Victor leaned forward. “If I help you, promise me you’ll crack open the data egg.”
Ozie nodded.
“Okay,” Victor said.
Ozie touched one of the knobs on his cap, breathed deep, and smiled at Victor. “Excellent. We can get started tomorrow. Be patient. You realize once we start down this path, we’re painting targets on our backs.”
Victor snorted. “Too late for that.”
“Stick with me, Vic, and I guarantee we’ll find the answer.” Ozie pointed to the Bose-Drive. “Keep that safe. And don’t tell your friend about any of this. She’s hiding something from you. I can tell.” Ozie stood and walked into the bustle of Springboard Café.
If Elena was hiding something, Victor was pretty sure he knew what it was. She hadn’t given up stims after all. He crammed the Bose-Drive in his bag and stood to find her.
Economic progress depends upon the cooperation of labor and capital, according to rules set by rational and inclusive government. And, of course, the ingenuity and passion of individuals must be harnessed to feed the economy’s growth.
Where in this delicate symbiosis is there room for mechanical automatons?
We say no to the replacement of labor by unfeeling machines. We say no to the disruption of markets by unthinking intelligence. We say no to the candidates who would put the interests of robotic corporations ahead of people.
We say yes to humanity.
—United Californians Against Automation (1971)
Organized Western States
6 March 1991
After Ozie left, Victor stood up and, immediately, the robot wearing a top hat returned and extended a towel for Victor to wipe his hands.
“Would you like your cake to go, sir?”
Clever thing—it asked because he was standing. SeCa was missing out on these.
“Yes,” Victor said.
“You shall find it at the host stand momentarily. Please authorize payment.”
The amount appeared on a vidscreen on one of the robot’s forearms. Victor took out his MeshBit, pointed, and squeezed. The receipt was sent to his feed.
“It has been a pleasure to serve you. Have a pleasant evening, Mr. Eastmore,” it said, then rolled away.
Victor realized he’d just left a trace for his pursuers to follow, if they were any good at hacking.
He raised the MeshBit to his mouth. “Call Ozie,” he said.
A moment later, Ozie’s voice spoke from the device’s tinny sonofeed, “I just left. What do you want?”
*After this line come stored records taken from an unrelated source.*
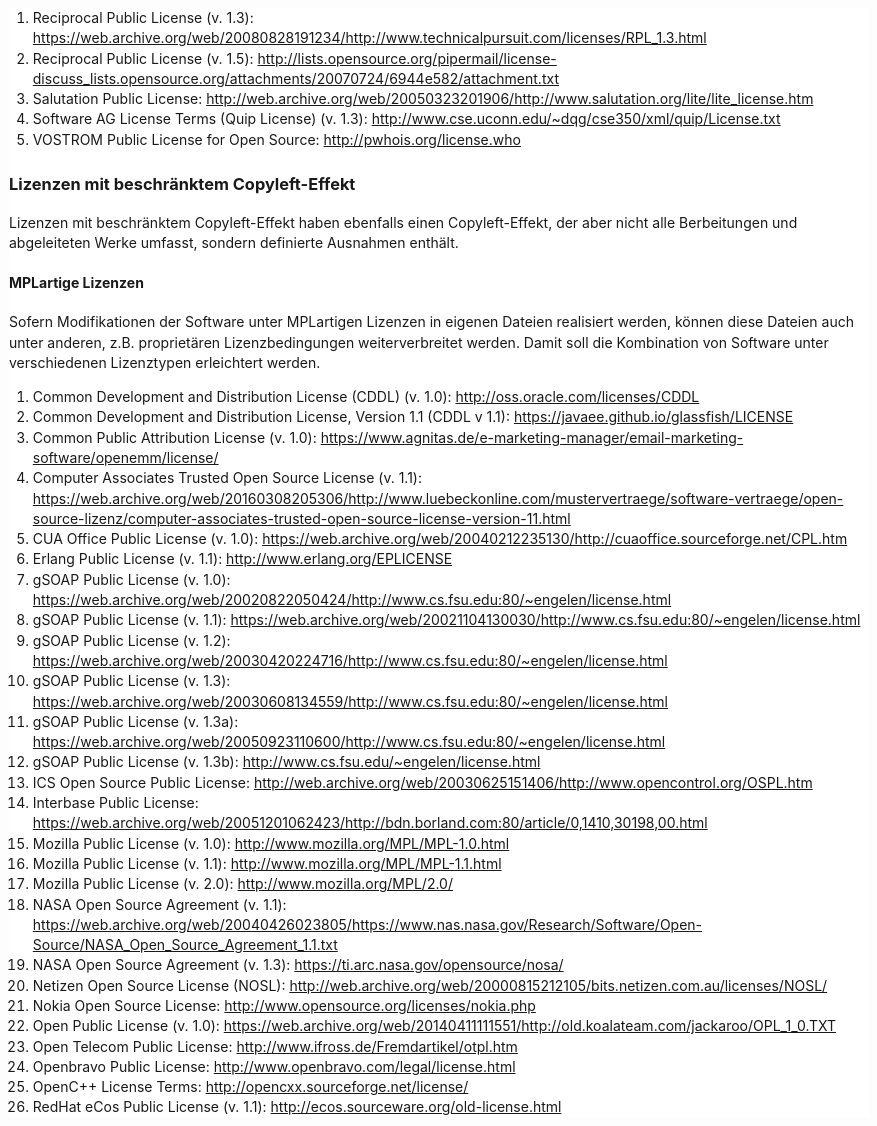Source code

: 1. Reciprocal Public License (v. 1.3): https://web.archive.org/web/20080828191234/http://www.technicalpursuit.com/licenses/RPL_1.3.html
1. Reciprocal Public License (v. 1.5): http://lists.opensource.org/pipermail/license-discuss_lists.opensource.org/attachments/20070724/6944e582/attachment.txt
1. Salutation Public License: http://web.archive.org/web/20050323201906/http://www.salutation.org/lite/lite_license.htm
1. Software AG License Terms (Quip License) (v. 1.3): http://www.cse.uconn.edu/~dqg/cse350/xml/quip/License.txt
1. VOSTROM Public License for Open Source: http://pwhois.org/license.who


### Lizenzen mit beschränktem Copyleft-Effekt

Lizenzen mit beschränktem Copyleft-Effekt haben ebenfalls einen
Copyleft-Effekt, der aber nicht alle Berbeitungen und abgeleiteten Werke umfasst, sondern definierte Ausnahmen enthält. 

#### MPLartige Lizenzen

Sofern Modifikationen der Software unter MPLartigen Lizenzen in eigenen Dateien realisiert werden, können diese Dateien auch unter anderen, z.B. proprietären Lizenzbedingungen weiterverbreitet werden. Damit soll die Kombination von Software unter verschiedenen Lizenztypen erleichtert werden.

1. Common Development and Distribution License (CDDL) (v. 1.0): http://oss.oracle.com/licenses/CDDL
1. Common Development and Distribution License, Version 1.1 (CDDL v 1.1): https://javaee.github.io/glassfish/LICENSE
1. Common Public Attribution License (v. 1.0): https://www.agnitas.de/e-marketing-manager/email-marketing-software/openemm/license/
1. Computer Associates Trusted Open Source License (v. 1.1): https://web.archive.org/web/20160308205306/http://www.luebeckonline.com/mustervertraege/software-vertraege/open-source-lizenz/computer-associates-trusted-open-source-license-version-11.html
1. CUA Office Public License (v. 1.0): https://web.archive.org/web/20040212235130/http://cuaoffice.sourceforge.net/CPL.htm
1. Erlang Public License (v. 1.1): http://www.erlang.org/EPLICENSE
1. gSOAP Public License (v. 1.0): https://web.archive.org/web/20020822050424/http://www.cs.fsu.edu:80/~engelen/license.html
1. gSOAP Public License (v.  1.1): https://web.archive.org/web/20021104130030/http://www.cs.fsu.edu:80/~engelen/license.html
1. gSOAP Public License (v.  1.2): https://web.archive.org/web/20030420224716/http://www.cs.fsu.edu:80/~engelen/license.html
1. gSOAP Public License (v.  1.3): https://web.archive.org/web/20030608134559/http://www.cs.fsu.edu:80/~engelen/license.html
1. gSOAP Public License (v. 1.3a): https://web.archive.org/web/20050923110600/http://www.cs.fsu.edu:80/~engelen/license.html
1. gSOAP Public License (v. 1.3b): http://www.cs.fsu.edu/~engelen/license.html
1. ICS Open Source Public License: http://web.archive.org/web/20030625151406/http://www.opencontrol.org/OSPL.htm
1. Interbase Public License: https://web.archive.org/web/20051201062423/http://bdn.borland.com:80/article/0,1410,30198,00.html
1. Mozilla Public License (v. 1.0): http://www.mozilla.org/MPL/MPL-1.0.html
1. Mozilla Public License (v. 1.1): http://www.mozilla.org/MPL/MPL-1.1.html
1. Mozilla Public License (v. 2.0): http://www.mozilla.org/MPL/2.0/
1. NASA Open Source Agreement (v. 1.1): https://web.archive.org/web/20040426023805/https://www.nas.nasa.gov/Research/Software/Open-Source/NASA_Open_Source_Agreement_1.1.txt
1. NASA Open Source Agreement (v. 1.3): https://ti.arc.nasa.gov/opensource/nosa/
1. Netizen Open Source License (NOSL): http://web.archive.org/web/20000815212105/bits.netizen.com.au/licenses/NOSL/
1. Nokia Open Source License: http://www.opensource.org/licenses/nokia.php
1. Open Public License (v. 1.0): https://web.archive.org/web/20140411111551/http://old.koalateam.com/jackaroo/OPL_1_0.TXT
1. Open Telecom Public License: http://www.ifross.de/Fremdartikel/otpl.htm
1. Openbravo Public License: http://www.openbravo.com/legal/license.html
1. OpenC++ License Terms: http://opencxx.sourceforge.net/license/
1. RedHat eCos Public License (v. 1.1): http://ecos.sourceware.org/old-license.html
“I paid for the meal under my own name. Is there any way you can wipe the record?”
“Don’t worry about it. Springboard Café is totally secure. I do their systems. That’s why I’m a VIP. Relax. I’ll see you tomorrow.”
Victor wondered what other privileges a VIP at the Springboard Café was entitled to. A free sandwich? Unlimited beer? Whatever the perks were, they couldn’t make up for living at the Springboard Café, such an ephemeral and artificial place. A strong gust of wind could blow it away. But at least they had robots here and no damn Classification Commission
—
not yet anyway.
He searched for Elena in the lounge, hunting through dim candle-lit recesses, ignoring curious glowing eyes staring back at him. Velvet cushions lined a bench along the wall, and alcoves held poster beds draped in gauze where couples and throuples reclined. Cocktails ornamented the tables, held in every shape of glass imaginable: tumblers, flutes, mason jars, and cubes. Hip, social, and at ease
—
it was the type of scene he’d never feel at home in.